→ Problem requirements
According to the essay on epistemic privilege and episcopal fiat, how many Anglican bishops gave their imprimatur to the Statement on the Global Anglican Future?

→ Source text
Wednesday, 1 April 2009

Prisoners of Belief: On Epistemic Privilege and Episcopal Fiat

By Rev’d Dr David M Willsher

What kind of a fool would dare to challenge a document (aka a press release) with the grand title of STATEMENT ON THE GLOBAL ANGLICAN FUTURE, a document that claims the approval of 1148 Anglican clergy and lay people and has the imprimatur of 291 Anglican bishops?

If numbers of supporters count for anything this would seem to be a very important document indeed; a document it would be foolish to challenge. On this day of fools, April 1, let me be that fool. You see, these 291 bishops (et al.) claim to believe some very important sounding things about the Holy Scriptures and as a priest in the church of God (that is what they said when I was ordained) I tend to listen to bishops. I said listen: that doesn’t mean I always agree. In my experience bishops in the Anglican Church are just about as likely to get things wrong as right: and I have worked with twelve of them that I can remember! Some of them are still my friends.

It fascinates me that a group of bishops could think that numbers of supporters (and numbers of Episcopal supporters!) means anything in relation to the truth of their beliefs. It is also fascinating to me that they could imagine that sincerity has anything to do with truth. It appears from the introduction to the STATEMENT that they are a lot of very sincere people. However, it must be said of human beings that a whole lot of people can be (and often are) wrong about a whole lot of things; sincerely wrong. Attendance at Anglican synods as well as any kind of search of the internet provides ample support for these contentions. There is no necessary connection between numbers or sincerity and the truth.

So, and remember I am being the fool here, if numbers and sincerity tell us nothing about the truth of the STATEMENT or the DECLARATION (JD) it contains, what then can we say about the beliefs of these people and any relationship there might be (if any) between their beliefs and truth?

Here is the now oft quoted Clause 1 of the JD:

We believe the Holy Scriptures of the Old and New Testaments to be the Word of God written and to contain all things necessary for salvation. The Bible is to be translated, read, preached, taught and obeyed in its plain and canonical sense, respectful of the church’s historic and consensual reading.

When I read this clause great big warning lights flash before me! The text begins with the words “We believe” and that is where the trouble starts.

Now let me explain what I am NOT saying: I am not saying that I take issue with the beliefs of those who propose and support the JD. In fact I do, but that is not my topic. Others in this conference have been tackling the problematic nature of numerous beliefs espoused or implied in this statement, especially beliefs about the nature of scripture and scriptural authority. Neither do I doubt that the proponents of the JD believe that what they are saying is something really important, even historically significant. It’s just that I have to be worried about the whole thing when they get the beginning of it so very wrong! Or, if I was to be more generous, so confused. They are making their doxastic claim in a way that does not say what they think it is saying!

Now, that last sentence sounds important, and it is. So, let me clarify.

To understand what I am saying let me rewrite the clause to give a plain reading of the text by including the implied wording, to see what epistemic claims are really being made (added words are included in bold):

We believe that the Holy Scriptures of the Old and New Testaments are the Word of God written and we believe that they contain all things necessary for salvation. We believe that the Bible is to be translated, read, preached, taught and obeyed in its plain and canonical sense, provided that such translation, reading, preaching, and obeying is respectful of the church’s historic and consensual reading.

My plain reading highlights a problematic feature of the text that I will discuss under the heading of Epistemic Privilege and Episcopal Fiat.

→ Excerpted data

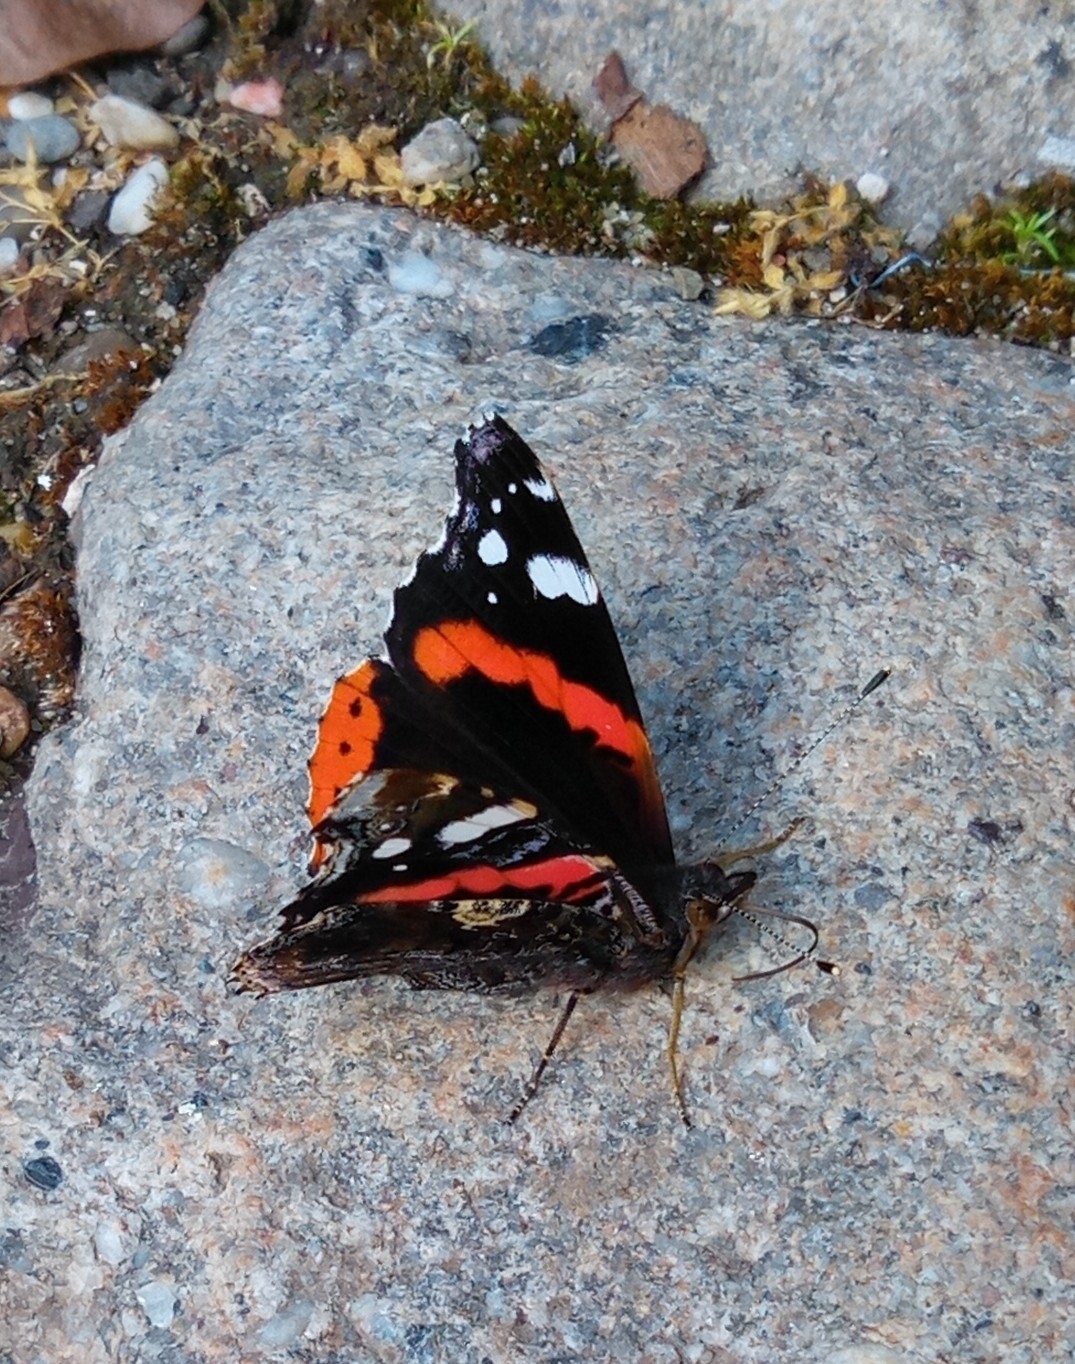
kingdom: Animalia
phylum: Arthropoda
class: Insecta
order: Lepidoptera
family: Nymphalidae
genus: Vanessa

==

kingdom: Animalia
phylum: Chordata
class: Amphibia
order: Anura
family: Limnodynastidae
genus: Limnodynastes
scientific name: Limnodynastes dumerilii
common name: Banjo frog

* * *

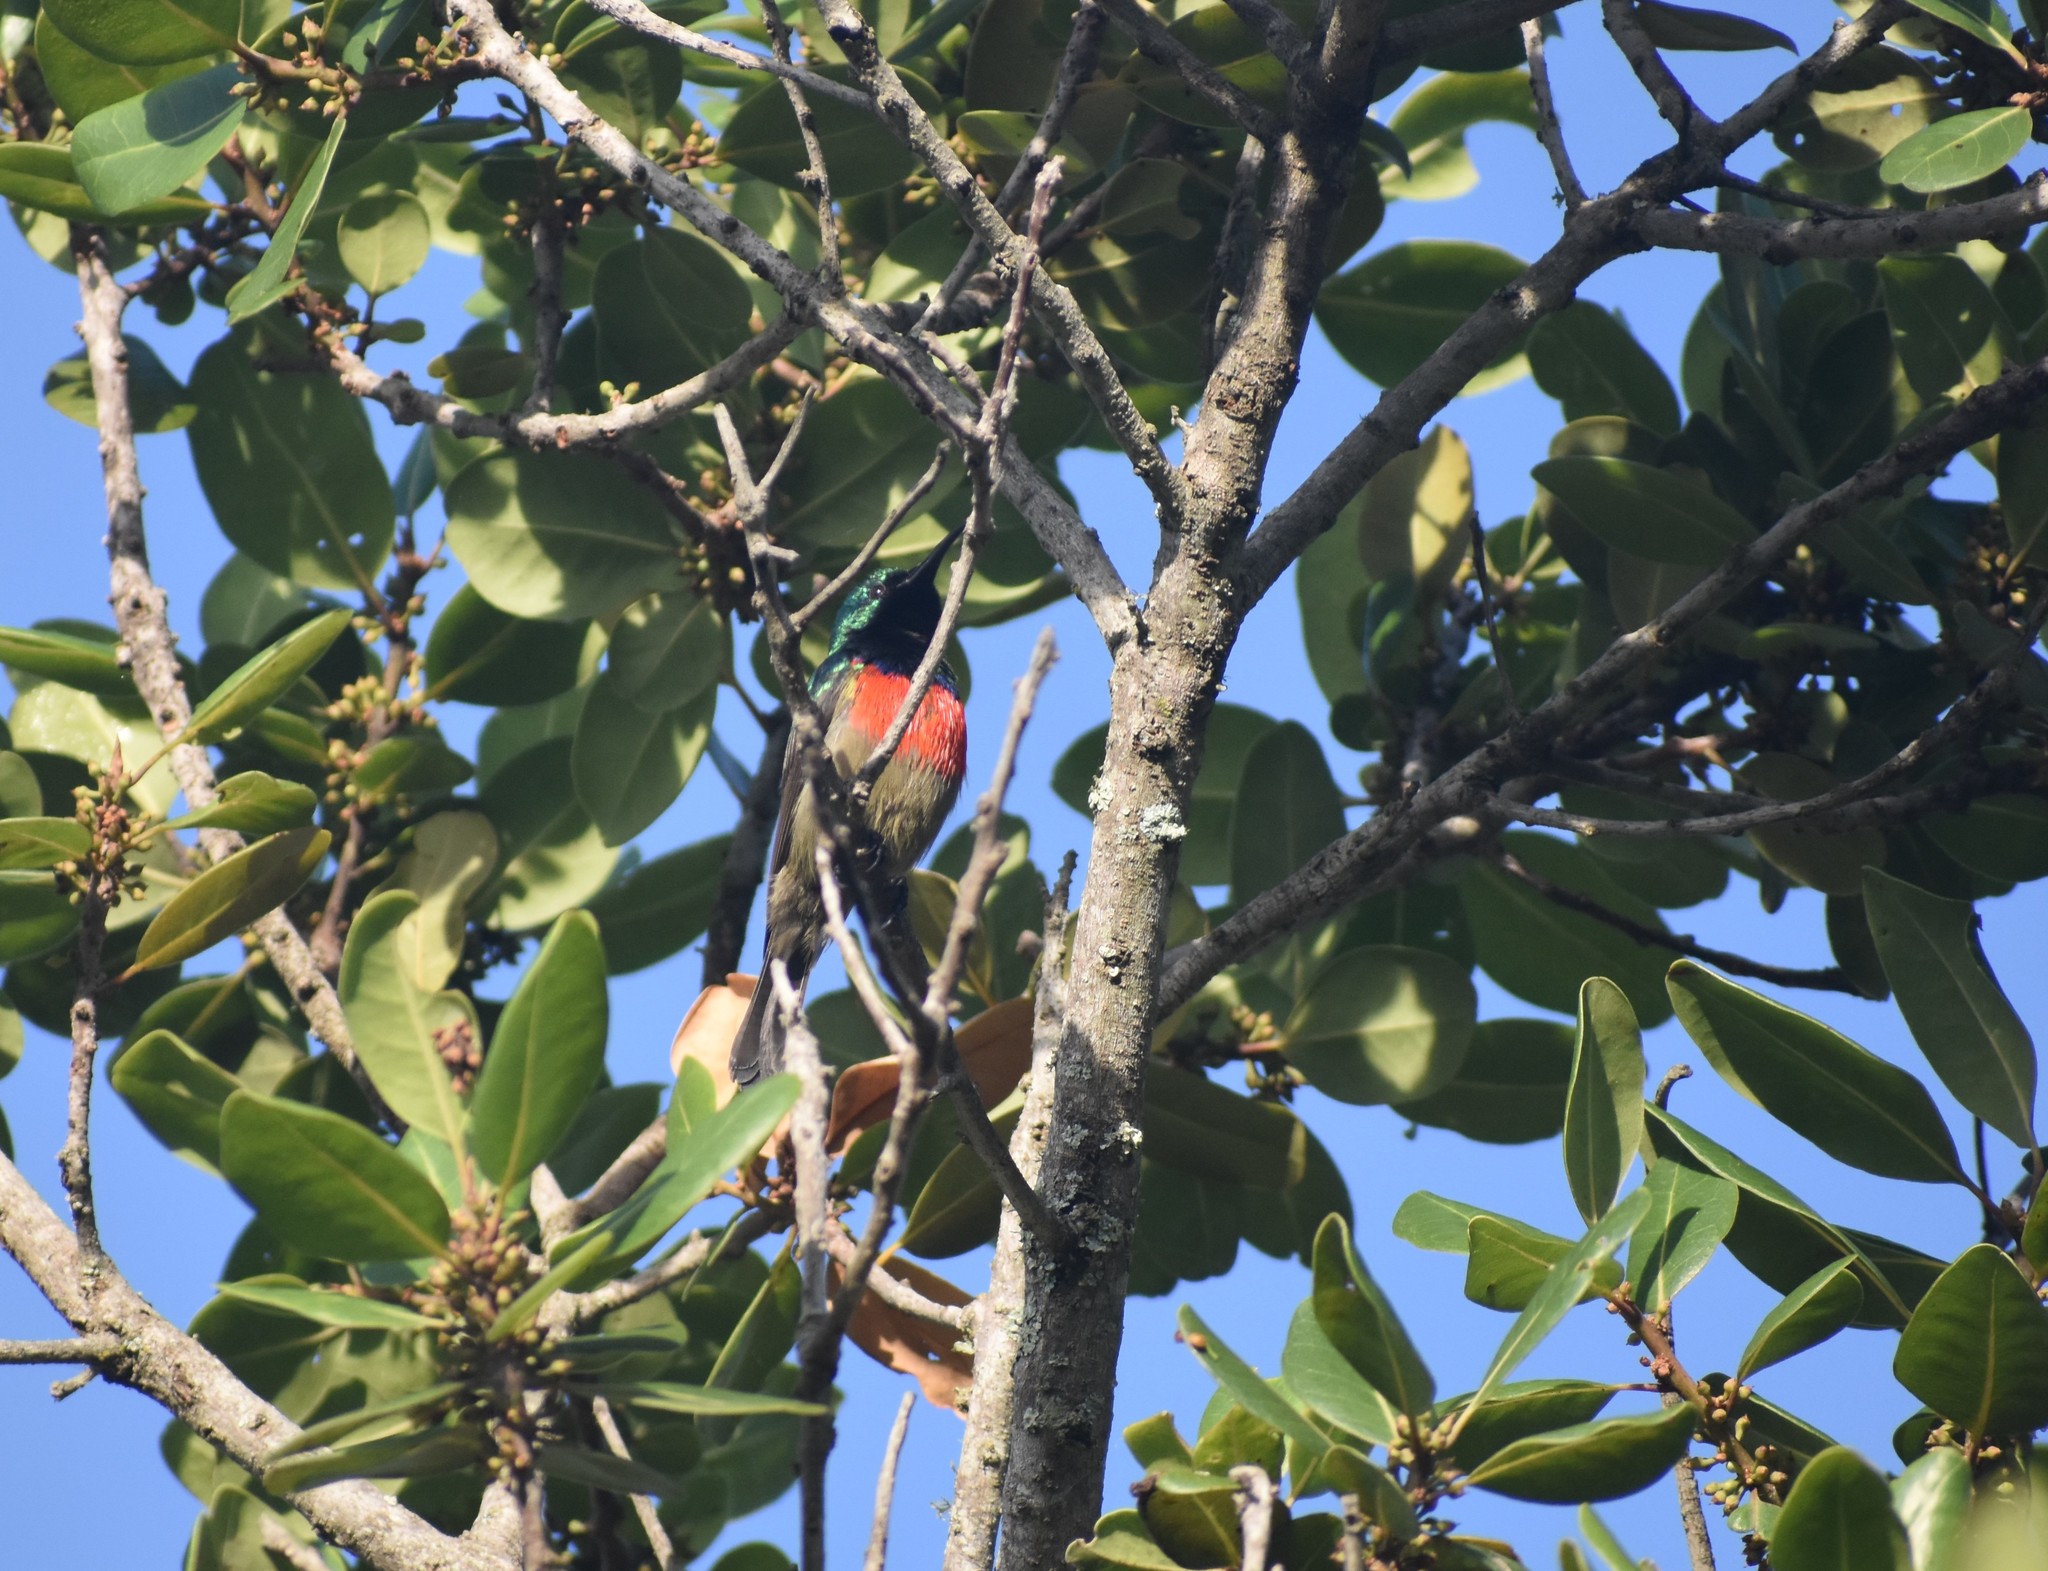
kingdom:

→ Final answer
291 bishops